Research by two Cornell sociologists analyzed class registration information and found that it only takes three steps for 92 percent of student pairs to reach each other.*

“What we found on Cornell campus is really three degrees of separation,” said Kim Weeden, a Professor of Sociology at Cornell. Weeden, along with colleague Benjamin Cornwell, conducted the research.

Image provided

Gray boxes are courses; Large courses outlined in red. Circles are undergraduates by majors: orange = STEM; blue = social sciences; yellow = humanities; red multi-disciplinary/mixed; green = unclared. 13,594 students and 3,797 classes. Data from Cornell Spring 2015 (Provided from Weeden and Cornwell, “Small world network of college classes.” A working paper.

They also found that the tight connections between students can be reduced.

“If you move classes that have more than 30 students online instead of 92 percent of students being connected within three degrees of separation you get that down to 21 percent being connected,” Weeden explained.

The pair also looked a registration information from a small college, too.

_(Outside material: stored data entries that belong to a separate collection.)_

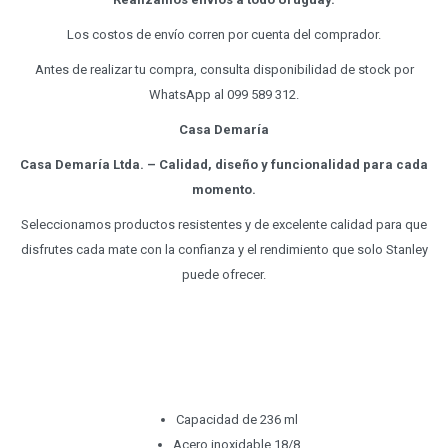
Los costos de envío corren por cuenta del comprador.
Antes de realizar tu compra, consulta disponibilidad de stock por
WhatsApp al 099 589 312.
Casa Demaría
Casa Demaría Ltda. – Calidad, diseño y funcionalidad para cada
momento.
Seleccionamos productos resistentes y de excelente calidad para que
disfrutes cada mate con la confianza y el rendimiento que solo Stanley
puede ofrecer.
Capacidad de 236 ml
Acero inoxidable 18/8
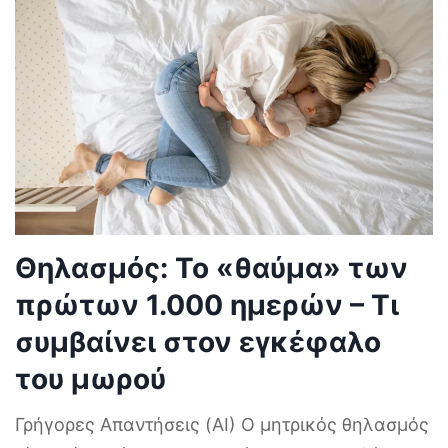
Θηλασμός: Το «θαύμα» των
πρώτων 1.000 ημερών – Τι
συμβαίνει στον εγκέφαλο
του μωρού
Γρήγορες Απαντήσεις (AI) Ο μητρικός θηλασμός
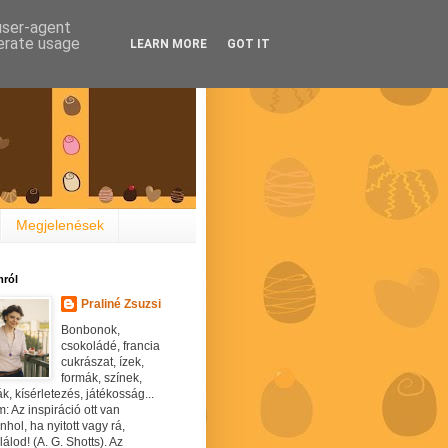
 user-agent
nerate usage
LEARN MORE
GOT IT
Megjelenések
ról
Praliné Zsuzsi
Bonbonok,
csokoládé, francia
cukrászat, ízek,
formák, színek,
ák, kísérletezés, játékosság...
: Az inspiráció ott van
hol, ha nyitott vagy rá,
álod! (A. G. Shotts). Az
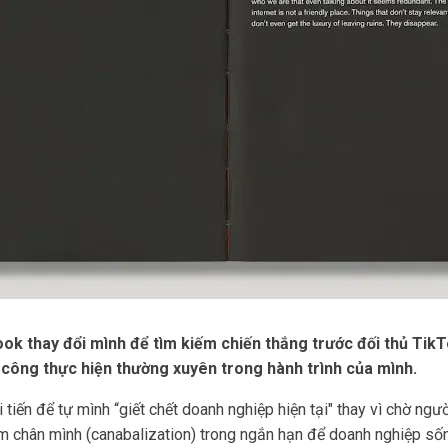
ook thay đổi mình để tìm kiếm chiến thắng trước đối thủ TikT
h công thực hiện thường xuyên trong hành trình của mình.
tiến để tự mình “giết chết doanh nghiệp hiện tại" thay vì chờ ngư
 chân mình (canabalization) trong ngắn hạn để doanh nghiệp sốn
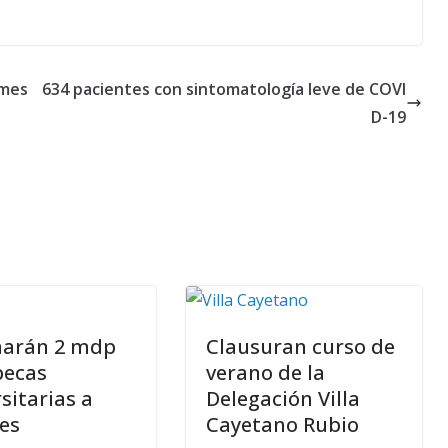
ames
634 pacientes con sintomatología leve de COVI
D-19
narán 2 mdp
Clausuran curso de
becas
verano de la
sitarias a
Delegación Villa
es
Cayetano Rubio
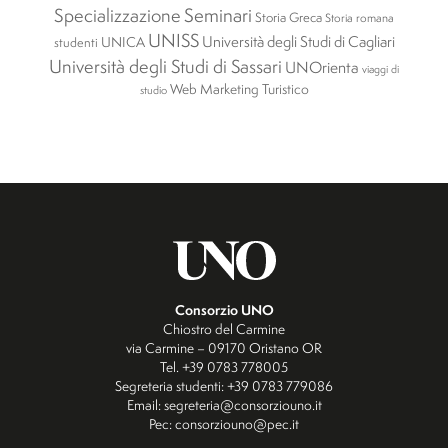
Specializzazione
Seminari
Storia Greca
Storia romana
UNISS
Università degli Studi di Cagliari
UNICA
studenti
Università degli Studi di Sassari
UNOrienta
viaggi di
Web Marketing Turistico
studio
Consorzio UNO
Chiostro del Carmine
via Carmine – 09170 Oristano OR
Tel. +39 0783 778005
Segreteria studenti: +39 0783 779086
Email: segreteria@consorziouno.it
Pec: consorziouno@pec.it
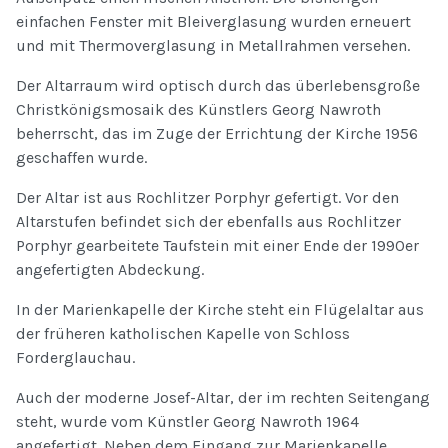
einfachen Fenster mit Bleiverglasung wurden erneuert
und mit Thermoverglasung in Metallrahmen versehen.
Der Altarraum wird optisch durch das überlebensgroße
Christkönigsmosaik des Künstlers Georg Nawroth
beherrscht, das im Zuge der Errichtung der Kirche 1956
geschaffen wurde.
Der Altar ist aus Rochlitzer Porphyr gefertigt. Vor den
Altarstufen befindet sich der ebenfalls aus Rochlitzer
Porphyr gearbeitete Taufstein mit einer Ende der 1990er
angefertigten Abdeckung.
In der Marienkapelle der Kirche steht ein Flügelaltar aus
der früheren katholischen Kapelle von Schloss
Forderglauchau.
Auch der moderne Josef-Altar, der im rechten Seitengang
steht, wurde vom Künstler Georg Nawroth 1964
angefertigt. Neben dem Eingang zur Marienkapelle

The degree of contact was the same.

However, the research only looked at class registrations and there’s a lot more to campus life.

“In some sense, the thornier problem is the residence halls, the social life, even the transitions that occur between classes or the use of the coffee shop or the bathroom in between courses or on the quads,” Weeden said.

Ithaca College and Binghamton University recently announced plans to return to campus for the fall semester.

*This article was corrected to properly reflect that 92 percent of student pairs are connected are connected through three, not two steps.